A dreadnought or a jumbo with medium-gauge strings hurts your fingers even when they're in shape. But playing the piano is like squeezing tits.

Posted by: Steve H. on February 19, 2005 11:52 AM

Theres only one way in my opinion to get through the pain. Deal with it and keep practicing. Get the stiffest decent souding strings you can and fret them bad boys over and over. Work them tough chords hard over and over and over and eventually your finger tips will adjust. As for the lighter string, why bother when you're learning, you suck anyway, so who cares .

When you fret the strings right you'll know it and then you can move on to the next chord. Really want to abuse yourself, learn notes on stainless steel strings.

Posted by: The Spud King on February 20, 2005 02:32 AM

I have to agree with The Spud King. For years I wimped out with .008 and ..009 sets, and kept wondering why I wasn't getting that big sound I liked. I saw an interview with Townshend where he said he used heavy strings, .012s or .013s, and I decided to try them (.012s). I got the sound....

Of course, one thing you could try if you go to heavier strings is to use flatwounds. Pyramid flatwounds are very cool (same kind of strings the Beatles used back in the day) but heavy bending, fuhgeddaboutit...

Posted by: The Proprietor on February 20, 2005 10:21 PM

Hey John,

Playing bass hurts at least twice as much as playing six string. The strings are much thicker and rougher. Plus the fretboard is wider and longer. The result is that you have to use more pressure, causing major cramping and more fingertip pain. Plus, if you play with your fingers, you'll get blisters on your picking hand, too. I've been playing guitar for about 4 years or so and just recently started playing bass. Hurts like a bastard.
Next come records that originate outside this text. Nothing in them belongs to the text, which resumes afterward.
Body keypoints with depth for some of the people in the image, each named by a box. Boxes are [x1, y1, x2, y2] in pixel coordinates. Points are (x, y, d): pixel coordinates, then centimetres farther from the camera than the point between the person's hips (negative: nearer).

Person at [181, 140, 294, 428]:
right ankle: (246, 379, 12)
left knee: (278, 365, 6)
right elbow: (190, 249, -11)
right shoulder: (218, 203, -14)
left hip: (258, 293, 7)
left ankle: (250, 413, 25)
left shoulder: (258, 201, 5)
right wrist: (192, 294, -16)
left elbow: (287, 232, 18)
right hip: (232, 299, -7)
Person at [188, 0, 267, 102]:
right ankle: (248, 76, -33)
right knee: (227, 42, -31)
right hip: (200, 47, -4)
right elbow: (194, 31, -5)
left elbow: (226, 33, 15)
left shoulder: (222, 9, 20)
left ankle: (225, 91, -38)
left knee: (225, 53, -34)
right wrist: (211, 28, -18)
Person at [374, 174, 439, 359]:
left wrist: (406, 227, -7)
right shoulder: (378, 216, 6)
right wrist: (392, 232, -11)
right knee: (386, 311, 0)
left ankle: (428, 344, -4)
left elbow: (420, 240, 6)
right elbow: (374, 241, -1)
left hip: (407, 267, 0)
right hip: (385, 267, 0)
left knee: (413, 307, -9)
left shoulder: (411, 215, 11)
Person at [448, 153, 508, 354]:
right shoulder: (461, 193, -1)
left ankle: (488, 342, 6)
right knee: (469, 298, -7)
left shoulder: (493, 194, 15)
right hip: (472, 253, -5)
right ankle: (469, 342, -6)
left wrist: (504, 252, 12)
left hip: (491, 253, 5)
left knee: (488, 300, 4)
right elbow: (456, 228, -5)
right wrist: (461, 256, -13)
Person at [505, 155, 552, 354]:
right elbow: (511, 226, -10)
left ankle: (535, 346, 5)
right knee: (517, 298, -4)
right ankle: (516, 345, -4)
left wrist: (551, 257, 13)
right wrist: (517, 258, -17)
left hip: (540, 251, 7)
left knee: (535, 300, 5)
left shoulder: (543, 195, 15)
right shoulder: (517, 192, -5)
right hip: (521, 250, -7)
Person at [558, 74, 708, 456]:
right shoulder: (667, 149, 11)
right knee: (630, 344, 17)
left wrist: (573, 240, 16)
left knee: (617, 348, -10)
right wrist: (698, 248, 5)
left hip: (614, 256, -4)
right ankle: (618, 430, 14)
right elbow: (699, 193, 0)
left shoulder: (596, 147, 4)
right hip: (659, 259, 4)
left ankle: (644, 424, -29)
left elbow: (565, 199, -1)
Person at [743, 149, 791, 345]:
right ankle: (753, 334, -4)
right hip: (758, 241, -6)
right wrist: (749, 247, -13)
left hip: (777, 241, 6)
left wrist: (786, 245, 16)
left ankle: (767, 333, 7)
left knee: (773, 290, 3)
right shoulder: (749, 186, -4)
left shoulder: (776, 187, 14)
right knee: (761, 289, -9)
Posted by: josh on April 18, 2005 08:17 PM

hey, i started out on bass and went to guitar. when i switched over i had no problems with guitar playing related blisters, however from playing bass i get blisters on my plucking fingers every now and then, if i don't practice enough, then do alot of playing. i've got callouses on my plucking fingers and fingering fingers. some major problems with going from guitar to bass seem to be plucking, and for bass to guitar seem to be chords/getting your fingers down without covering the wrong strings (i have large fingers and a deformed left ring finger which was crushed by a rock once, so its wider than normal, other people might have other problems). what i would do is just let your blisters stay as long as possible. it may hurt alot, but if you cant take it then use a pick if you need to, or you could put tape on your fingers (not too good for the strings). after that, let your blisters either dissappear or pop on their own, and if they do pop dont pull the skin off because it will turn into hard skin, which will protect the raw skin underneath until its thick/strong enough to use.
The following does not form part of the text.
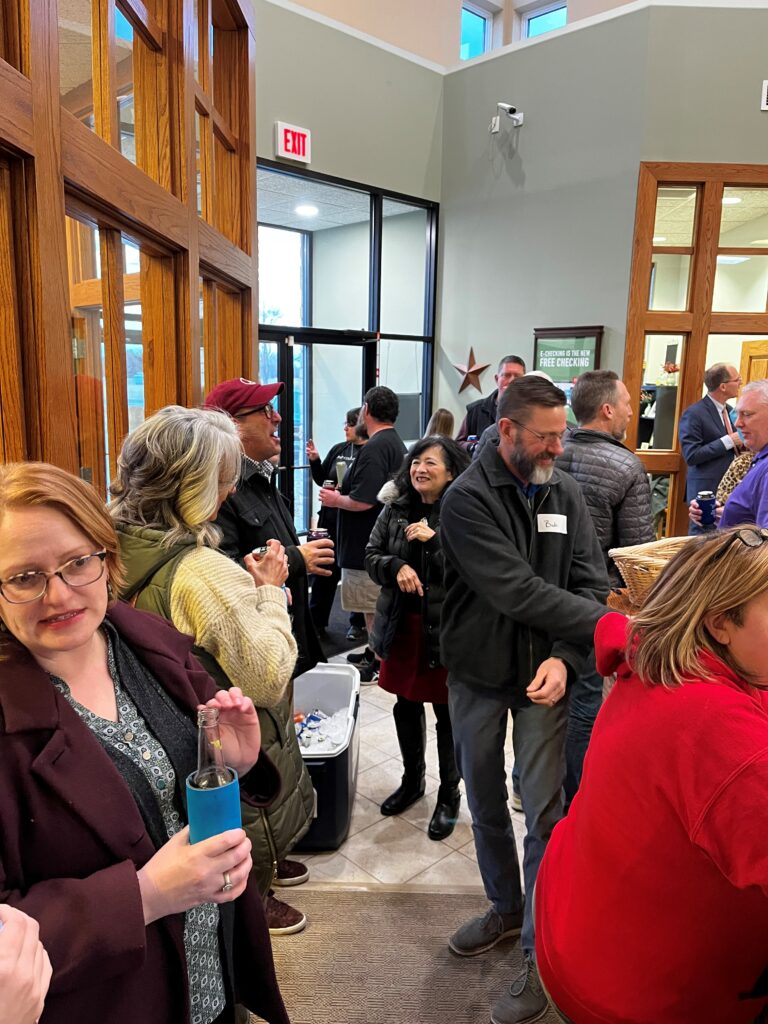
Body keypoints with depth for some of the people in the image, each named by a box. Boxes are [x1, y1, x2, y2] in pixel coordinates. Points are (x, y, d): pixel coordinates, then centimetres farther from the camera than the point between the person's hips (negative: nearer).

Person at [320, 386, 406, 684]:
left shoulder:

Posted by: John on May 7, 2005 04:57 AM

let me just say bass kills and ots yer f.in fingers away

Posted by: jamie on January 20, 2006 09:28 AM

i have found a cure to getting blisters and casasis(cant spell) on your fingers when playing guitar/bass if u put a dab of superglue on your fingers ( i no this may sound stupid but trust me) it works i do it every time we gig because i tend to play a lot harder live and it deff works

Posted by: Rupert on August 9, 2007 03:24 PM

i've just started playing the guitar.. been like 3 weeks.. my fingers hurt a little yeah..but they're becoming stronger..
As funny as this may sound.. i like "torturing" myself just to play the guitar etc :) it feels good.. but i guess you're all gonna think im some weirdo :P

Posted by: mysterious on July 26, 2008 10:48 AM

Try the super glue that Rupert sugested, it works really good. I was just jammin with some friends and my fingers were hurtin like a biz-nitch so I put a little bit of superglue on it, waited like 30 seconds and then my finger didnt hurt at all.